I spent my childhood in the 21st North Ward, Salt Lake Emigration Stake. There was a scripture printed on the back of every program. I confess, I spent many a sacrament meeting doodling on the back of the program and coloring in the o’s and p’s with a pen. But to this day, I still remember the scripture on the back cover. It was Doctrine and Covenants 59:9:
And that thou mayest more fully keep thyself unspotted from the world, thou shalt go to the house of prayer and offer up thy sacraments upon my holy day.
“Thou shalt go” reminded me that partaking of the sacrament was a commandment. And one of the reasons, was to keep yourself “unspotted” from the world. This idea of avoiding the stains of the world reminds me of other verses of scripture which speak of being “spotless” or “without spot.”

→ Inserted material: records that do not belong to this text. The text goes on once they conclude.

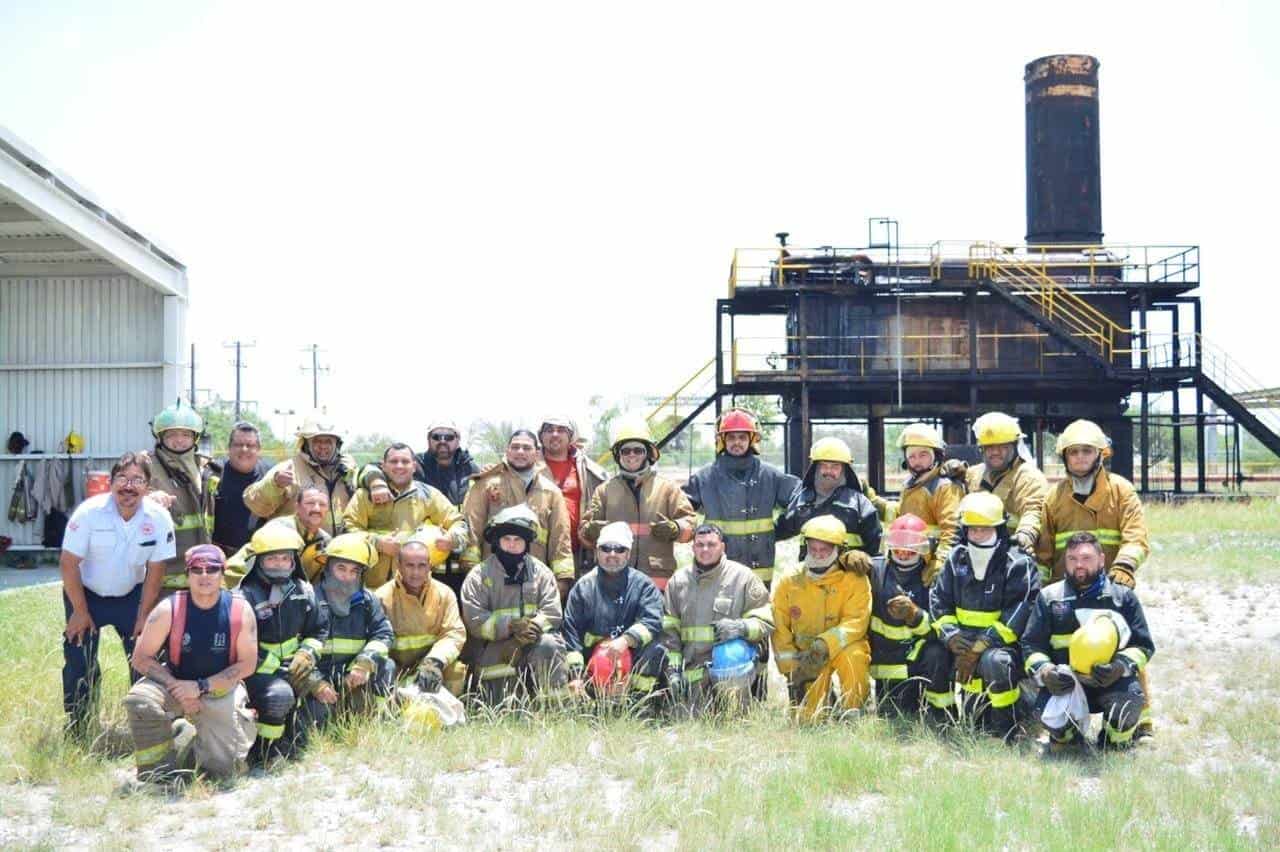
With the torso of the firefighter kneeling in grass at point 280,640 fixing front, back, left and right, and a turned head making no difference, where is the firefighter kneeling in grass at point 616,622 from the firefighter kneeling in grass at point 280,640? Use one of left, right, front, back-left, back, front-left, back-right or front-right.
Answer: left

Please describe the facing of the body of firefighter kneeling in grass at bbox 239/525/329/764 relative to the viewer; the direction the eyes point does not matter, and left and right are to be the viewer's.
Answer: facing the viewer

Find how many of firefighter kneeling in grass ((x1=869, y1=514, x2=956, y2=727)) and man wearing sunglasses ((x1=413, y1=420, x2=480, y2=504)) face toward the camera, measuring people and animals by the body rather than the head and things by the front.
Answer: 2

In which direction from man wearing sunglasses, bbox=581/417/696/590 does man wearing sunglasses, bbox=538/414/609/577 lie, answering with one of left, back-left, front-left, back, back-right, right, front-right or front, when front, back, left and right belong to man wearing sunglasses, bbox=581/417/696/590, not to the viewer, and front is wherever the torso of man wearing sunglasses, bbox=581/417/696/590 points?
back-right

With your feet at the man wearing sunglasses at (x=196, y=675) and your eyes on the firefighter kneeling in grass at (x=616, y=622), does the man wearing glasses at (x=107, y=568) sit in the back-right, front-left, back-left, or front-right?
back-left

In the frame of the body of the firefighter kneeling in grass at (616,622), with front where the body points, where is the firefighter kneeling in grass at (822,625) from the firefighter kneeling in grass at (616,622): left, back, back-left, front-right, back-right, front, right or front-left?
left

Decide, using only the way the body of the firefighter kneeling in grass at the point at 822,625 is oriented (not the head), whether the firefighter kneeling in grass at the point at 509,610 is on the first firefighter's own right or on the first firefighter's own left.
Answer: on the first firefighter's own right

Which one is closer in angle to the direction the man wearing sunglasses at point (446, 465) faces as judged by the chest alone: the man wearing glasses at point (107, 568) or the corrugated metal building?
the man wearing glasses

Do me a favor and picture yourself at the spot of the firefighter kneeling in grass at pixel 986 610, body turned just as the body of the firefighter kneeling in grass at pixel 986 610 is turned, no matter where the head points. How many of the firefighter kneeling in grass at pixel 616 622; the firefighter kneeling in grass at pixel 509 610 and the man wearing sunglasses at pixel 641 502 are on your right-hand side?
3

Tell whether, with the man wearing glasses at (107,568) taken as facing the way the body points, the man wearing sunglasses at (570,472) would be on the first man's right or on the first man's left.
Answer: on the first man's left

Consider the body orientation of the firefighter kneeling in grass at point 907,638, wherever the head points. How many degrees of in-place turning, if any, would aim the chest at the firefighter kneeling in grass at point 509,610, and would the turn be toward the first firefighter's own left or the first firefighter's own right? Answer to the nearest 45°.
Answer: approximately 90° to the first firefighter's own right

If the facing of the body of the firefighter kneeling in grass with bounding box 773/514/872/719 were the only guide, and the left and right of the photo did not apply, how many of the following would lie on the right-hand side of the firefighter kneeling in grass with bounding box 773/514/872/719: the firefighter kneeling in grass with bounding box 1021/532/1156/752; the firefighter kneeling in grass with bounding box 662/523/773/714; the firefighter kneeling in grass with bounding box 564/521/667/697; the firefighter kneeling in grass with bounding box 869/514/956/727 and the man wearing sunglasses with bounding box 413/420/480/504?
3

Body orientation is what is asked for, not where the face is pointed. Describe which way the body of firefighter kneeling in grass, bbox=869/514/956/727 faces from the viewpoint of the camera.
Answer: toward the camera

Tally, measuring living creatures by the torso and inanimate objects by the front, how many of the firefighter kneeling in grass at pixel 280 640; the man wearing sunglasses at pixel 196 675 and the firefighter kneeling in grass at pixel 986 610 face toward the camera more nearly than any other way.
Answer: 3

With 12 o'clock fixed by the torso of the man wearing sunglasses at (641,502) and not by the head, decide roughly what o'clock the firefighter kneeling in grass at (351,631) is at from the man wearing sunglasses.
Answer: The firefighter kneeling in grass is roughly at 2 o'clock from the man wearing sunglasses.
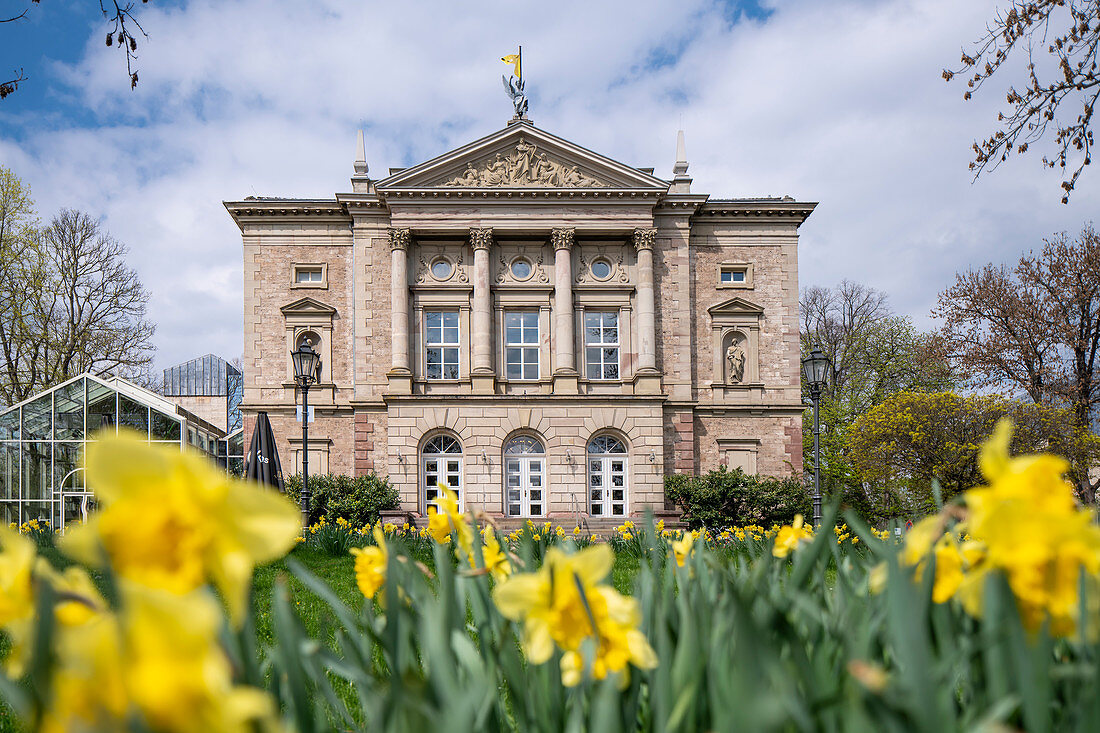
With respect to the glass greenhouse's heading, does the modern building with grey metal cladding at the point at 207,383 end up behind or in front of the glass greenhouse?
behind

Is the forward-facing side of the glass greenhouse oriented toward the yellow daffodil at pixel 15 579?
yes

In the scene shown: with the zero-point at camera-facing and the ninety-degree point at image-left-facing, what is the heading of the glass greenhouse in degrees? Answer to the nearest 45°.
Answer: approximately 0°

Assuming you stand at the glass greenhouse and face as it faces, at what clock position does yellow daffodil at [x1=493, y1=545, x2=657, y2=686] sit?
The yellow daffodil is roughly at 12 o'clock from the glass greenhouse.

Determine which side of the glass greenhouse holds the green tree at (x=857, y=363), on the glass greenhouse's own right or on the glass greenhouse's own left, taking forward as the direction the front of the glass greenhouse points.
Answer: on the glass greenhouse's own left

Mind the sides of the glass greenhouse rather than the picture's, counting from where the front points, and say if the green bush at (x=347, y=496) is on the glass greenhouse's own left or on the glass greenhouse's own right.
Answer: on the glass greenhouse's own left
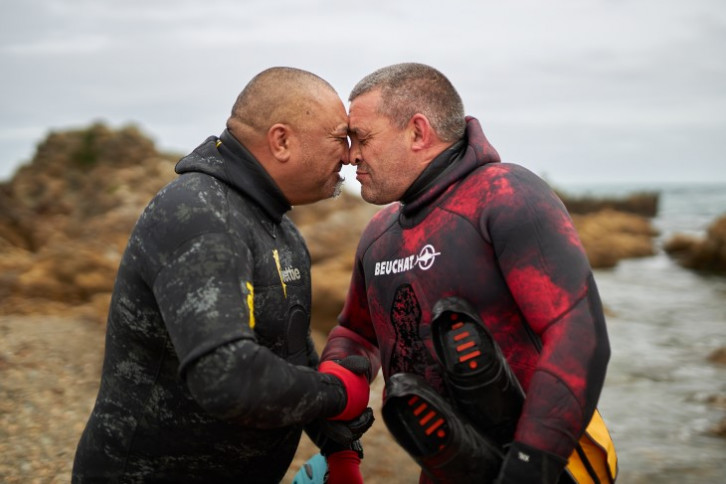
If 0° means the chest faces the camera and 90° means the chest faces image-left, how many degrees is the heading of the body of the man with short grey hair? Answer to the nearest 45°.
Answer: approximately 45°

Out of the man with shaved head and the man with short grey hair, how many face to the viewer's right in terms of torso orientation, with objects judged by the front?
1

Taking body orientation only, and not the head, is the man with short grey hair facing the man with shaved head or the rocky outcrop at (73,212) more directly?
the man with shaved head

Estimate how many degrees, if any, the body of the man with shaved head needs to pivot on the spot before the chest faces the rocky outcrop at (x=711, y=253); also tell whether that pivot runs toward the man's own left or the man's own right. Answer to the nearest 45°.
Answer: approximately 45° to the man's own left

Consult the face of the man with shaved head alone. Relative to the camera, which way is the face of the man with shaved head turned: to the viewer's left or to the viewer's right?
to the viewer's right

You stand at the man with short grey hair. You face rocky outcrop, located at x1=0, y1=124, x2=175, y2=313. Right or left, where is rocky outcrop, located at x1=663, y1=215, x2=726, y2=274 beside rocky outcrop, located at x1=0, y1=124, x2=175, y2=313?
right

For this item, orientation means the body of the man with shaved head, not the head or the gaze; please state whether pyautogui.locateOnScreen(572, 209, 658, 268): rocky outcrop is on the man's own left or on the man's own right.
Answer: on the man's own left

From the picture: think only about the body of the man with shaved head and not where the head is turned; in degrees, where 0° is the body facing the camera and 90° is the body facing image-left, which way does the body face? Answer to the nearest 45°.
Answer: approximately 270°

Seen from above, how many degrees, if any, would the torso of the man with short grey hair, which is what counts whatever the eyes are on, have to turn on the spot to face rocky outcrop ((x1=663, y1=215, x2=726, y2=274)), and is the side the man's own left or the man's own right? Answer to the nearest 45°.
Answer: approximately 135° to the man's own right

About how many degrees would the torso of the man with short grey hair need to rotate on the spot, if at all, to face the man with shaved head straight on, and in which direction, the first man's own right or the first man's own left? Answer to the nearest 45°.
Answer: approximately 45° to the first man's own right

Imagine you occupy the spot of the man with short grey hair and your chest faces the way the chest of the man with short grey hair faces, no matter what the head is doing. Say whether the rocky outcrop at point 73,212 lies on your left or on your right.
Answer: on your right

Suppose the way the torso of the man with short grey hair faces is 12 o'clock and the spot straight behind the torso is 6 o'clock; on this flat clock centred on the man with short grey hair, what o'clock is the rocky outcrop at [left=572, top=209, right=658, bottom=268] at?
The rocky outcrop is roughly at 5 o'clock from the man with short grey hair.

A spot is a blemish, a stain, or a mark that isn’t supposed to be there. Throughout the Old Testament the children of Israel were commanded to offer up sacrifices using animals “without spot” (Numbers 28:3). Why? Because the animal sacrifices foreshadowed the sacrifice of Jesus, who was sinless and perfect and without spot. Happily, because Jesus shed His blood in Gethsemane and Golgotha, because of the miracle of the Atonement, we can also become clean and pure and without spot. The Apostle James taught that part of pure religion was to keep oneself “unspotted from the world”(James 1:27). Toward the end of Nephi’s record, he mentioned that he would meet many souls at the judgment seat of Christ. But a closer reading reveals that Nephi was referring to more than just a nice heavenly reunion. Notice the extra word—Nephi hoped to meet “many souls spotless at his judgment seat” (2 Nephi 33:7; emphasis added). Through Christ, we can become holy, without spot (excerpt from Sermons in a Sentence, 35).
The title page and the last page (Moroni 10:33) of the Book of Mormon also speak of being “without spot” and “spotless.” We are all grateful for the atonement of Jesus Christ, which acts as a cleanser and “spot remover” for all of us. “Though your sins be as scarlet, they shall be white as snow, though they be as crimson, they shall be as wool” (Isaiah 1:18).